AIS Region 18 (Kansas, Missouri) has a Regional Contest that parallels the National Clarke Cosgrove Contest.
AIS Region 2 (New York) have a monthly meeting for youth only, where they do an activity, not always strictly iris related, but usually related to gardening
Some local clubs have "youth only" shows -- some are judged and some are not.
Some Youth Groups work in community gardens
Other AIS Regions have special contests beside the National Youth Contests.
Some clubs concentrate on youth participation in the artistic division on iris shows.
AIS Region 13 has a Teacher Directed group of youth who are currently concentrating on the National AIS Essay Contest and National AIS Coloring Contest as a beginning.
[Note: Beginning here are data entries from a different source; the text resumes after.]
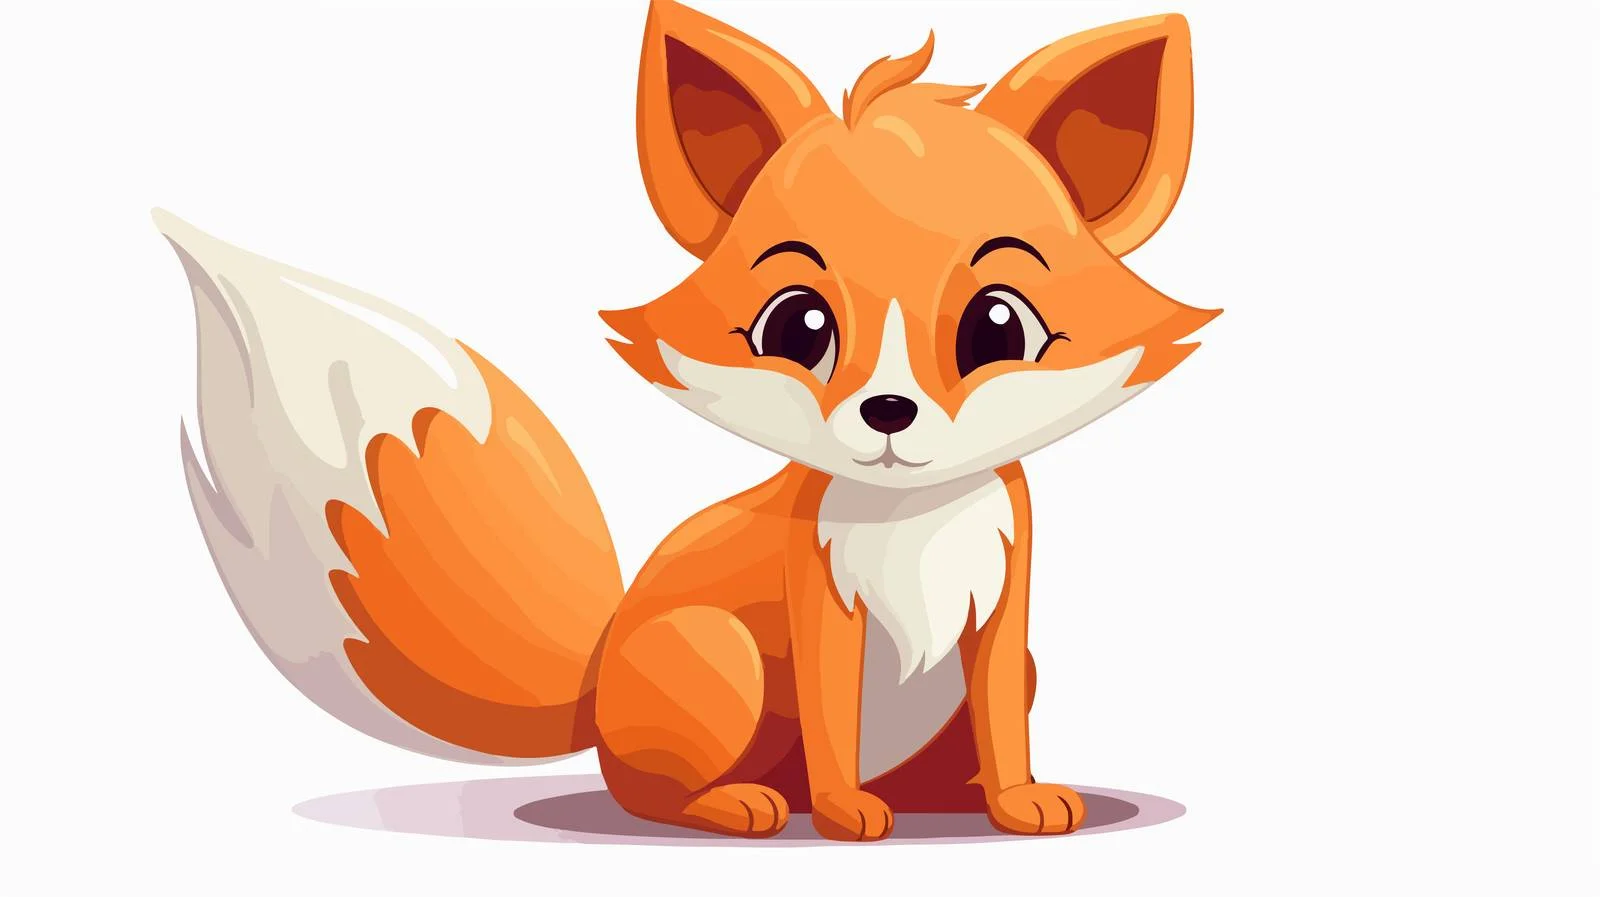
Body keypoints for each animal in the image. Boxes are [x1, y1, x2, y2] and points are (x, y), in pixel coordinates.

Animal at [167, 0, 1217, 841]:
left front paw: (1016, 799)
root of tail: (596, 684)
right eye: (798, 326)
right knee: (645, 791)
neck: (910, 521)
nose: (888, 408)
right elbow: (833, 718)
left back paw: (937, 798)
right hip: (715, 655)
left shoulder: (1004, 605)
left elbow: (1002, 716)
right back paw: (741, 804)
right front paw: (844, 813)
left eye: (999, 327)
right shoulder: (821, 602)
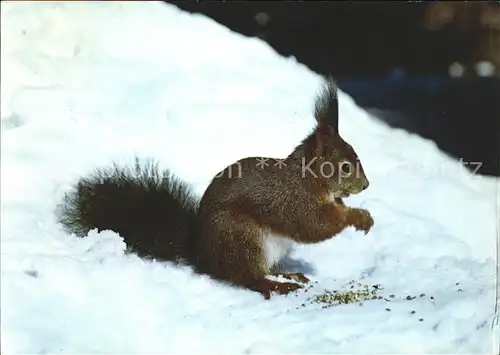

They also have an iris planting and will have guest speakers from their sponsoring Iris Club who will talk about different aspects of the iris.
There are youth groups that concentrate on making posters for their Iris Club.
Some youth groups take tours of iris gardens and/or commercial sources of the iris.
Hopefully, the above list gives examples of the many projects available for the Youth Members of AIS. The National Youth Chairperson had ideas ready for mailing to participatinig Teachers, Youth Leaders, and Youth Advisors of Local Clubs. Becoming a Youth Member is the first step to receivng bulletins, booklets, and information handouts.
Kid's Corner at Jeff Co Show
The photo below is from the JeffCo show on May 6th, 2006. A youth from this Affiliate Society had a special table where kids could color iris pictures, touch the irises, leaves, etc, look at the pollen and learn about irises. Rita Gormley thought this was very successful and the idea came from the daffodil society.
Region 21 News -- Spencer Farley
Taken from The Iris Fan, Volume 16, Number 2, Winter 2005
My name is Spencer Farley. I am twelve years old and a member of the Lincoln Iris Society in Lincoln, Nebraska. A special place in Lincoln for me is the Northeast Family Center in Whitehall Mansion.
I've grown up going to the Mansion witih my mom for meetings and for special family gatherings. Whitehall Mansion is a great old house about a hundred years old. Two new playgrounds were being donated and I wanted to help.
The installation was moved from the summer to fall during school hours. Since I couldn't help put the playground in, my mom and I tried to think of other ways to help. We came up with the idea of planting hybrid iris along the playground fence to help beautify the area.
Our project started out small, but before we knew it our garden grew to 25 feet by 58 feet and would include plants and flowers that would bloom all season. With a project this big we needed help. I asked my fellow members in the Iris Society if they would be willing to help. I was a little nervous getting up and speaking to the whole group but they were wonderful! Not only did they agree to help, but they voted to donate money to the project!
Members also donated hybrid iris, daylilies and other plants.
I called on some local businesses to donate needed chemicals and flowering bulbs.
We even got a park bench! I am also a member of 4-H and the 4-H Teen Council helped shape and put granite stepping stones in the garden.
It was really fun seeing all the people come together and work on the project. In all, we had nearly one hundred volunteers.
Even my best friend, who has never gardened, helped!
The garden has nearly 500 flowering bulbs, around two hundred iris, thirty hybrid daylilies and many other flowers and grasses. All donated. It was fun seeing the garden come together. Giving something back to the community.
(From the Editor: Thank you so much Spencer for being courageous enough to make a difference! I really think Spencer did a wonderful job, don't you? Like I have been saying all along, don't be afraid to ask -- you might just be surprised at the answer!)
Classroom Iris Project in Hutchinson, KS
These children had a lot of fun planting this iris garden around the sign. All of the youth are grown now. This picture was taken by Judy Eckhoff in Hutchinson, Kansas -- Region 18.